Once Wade is laid out, I get up from the couch. I walk to your room and wish there was a point in knocking. I open the door and everything is still in place, with the addition of the box Jackson and I put together from your dorm. You’re the only thing missing. I don’t have the strength to go in alone, but I’m happy to see your stuff still here and not suddenly abandoned on the sidewalk as the latest healing ritual emailed to your parents.
I turn around, and Wade’s eyes are open now, watching me. I don’t know why, but it stops me in my tracks. He’s tired, but he also looks, I don’t know, disappointed or annoyed. I mouth “What?” and he shakes his head gently. I don’t believe it’s nothing, but I’m not going to push this, especially not with Denise here.
I join them on the couch and kick my feet up on the coffee table. I try and concentrate on the movie, but it’s not happening. I still can’t believe you weren’t actually immortal. I take a page out of Denise’s book and close my eyes.
Sunday, December 25th, 2016
This Christmas is even more off than last year’s. I know I said the same thing about Thanksgiving, but Christmas hurts more, as will New Year’s Eve, as will your birthday, as will my birthday, as will every day you’re not alive. If I’m really done with lying, I can’t lie about that.
At least the day is moving by pretty quickly. We opened presents at home, and now we’re doing the family gathering at my aunt’s. Dad promised me we won’t be staying long, especially not after the showdown from Thanksgiving. I’m hiding out in my aunt’s room to avoid my asshole cousin, but the sound of everyone’s laughter carries over from the living room. I’m not even the slightest bit tempted to explore what’s so funny, but it does remind me of how nice it was to leave my room this morning and find my mom and dad sitting on the floor beside our low-maintenance tree like it was their first Christmas together.
It’s crazy how they’re not tired of each other, or how it looks like they haven’t even lost an inch of love for each other. Second-best part of the morning is when I joined them, and my mom modeled her pajamas for both of us from the living room to the kitchen and back, as if on a runway.
Mom brings my grandmother into the room, and I help out, holding her underneath her arm as we guide her to the rocking chair opposite the TV. Mom tells me that it was getting too loud out there for her, so she hopes I don’t mind Grandma intruding on my “quiet time.”
I put on the news, which she’s obsessed with but can never actually absorb. I missed her ninetieth birthday last week in my brutal haze, but if I wanted to lie and tell her I spoke with her, she wouldn’t actually know any better.
“Is Theo coming? I want to watch his movie with the flowers.”
You’re still alive for Grandma. You’re still around making more films. You’re still around to whip out your camera phone and play one of your videos for her. You’re still around to hold my hand and kiss me good morning. I know you’re not alive, but I know I don’t treat you like you’re dead. I know you’re watching, but I know there’s a chance you’re not. I know you’re not around to live, and I know you’re always going to live through me.

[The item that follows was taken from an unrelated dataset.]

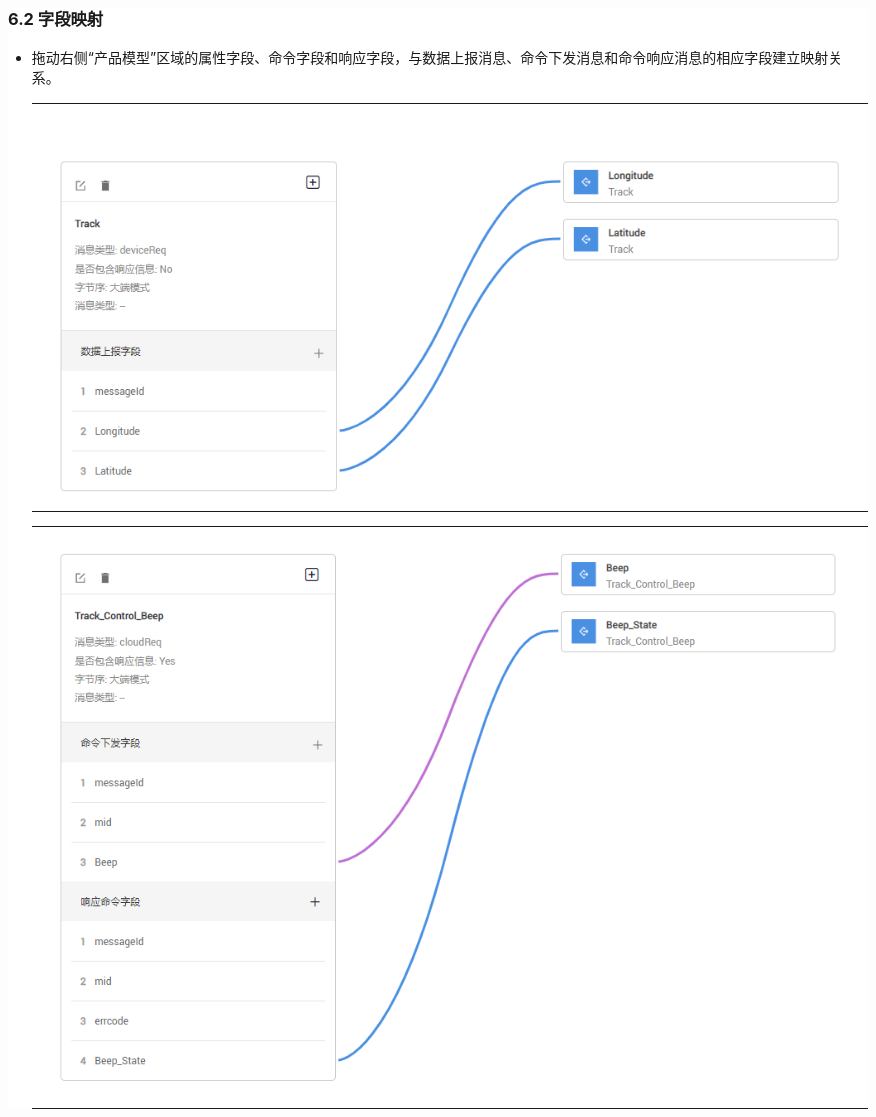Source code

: ### 6.2 字段映射
- 拖动右侧“产品模型”区域的属性字段、命令字段和响应字段，与数据上报消息、命令下发消息和命令响应消息的相应字段建立映射关系。


    <table><tbody><tr><td><img src="../../../../docs/device-dev/figures/BearPi-IoT_GPS/图片72.png" /></td></tr></tbody></table>

    <table><tbody><tr><td><img src="../../../../docs/device-dev/figures/BearPi-IoT_GPS/图片73.png" /></td></tr></tbody></table>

I can’t bring myself to upset her and tell her it’s all over, because, well, I don’t know, if I deny her the fantasy of your immortality, I don’t know if it will ruin my mystery of where you are.
“Theo can’t make it,” I say. It’s a truth hidden in the folds of a lie. “I have his video, though.” I go through the album of videos on my phone and sit down beside my grandmother, feeling very vulnerable as I relive your creations with a woman who watches with the joy of someone witnessing magic for the first time.
Wherever you are, Theo, I hope you’re having a Merry Christmas. I’ll try some damn eggnog for you.
“I’m sorry I don’t have a present for you,” I say, scratching my gloved palm and pulling at my earlobe the entire time I go up the steps outside the subway.
“I don’t have one for you, either,” Wade says. “We’re all good.” He walks over to my left, staying there. I shift over to reclaim my side, but he keeps messing with me. “I’m going to walk on your left for a minute.”
“Nope. I’m going to walk on the left forever,” I say.
“Entertain me.”
“There’s nothing funny about this.”
“Exactly. This is serious, and you never treat it that way. I want to see what you’re like on my right.”
He’s walked on my right side before, but only when you were alive and I was on your left, because you were obviously the more important one, so it didn’t bother me as much in the grand scheme of things. Wade has never been on my right one-on-one, and allowing this feels a lot like a big deal, sort of like my first date with you. I was on edge despite knowing you for what feels like forever and trusting you with everything else I had to offer that the everyday person never experienced.
“It’s not going to last long, but give it your best shot,” I say.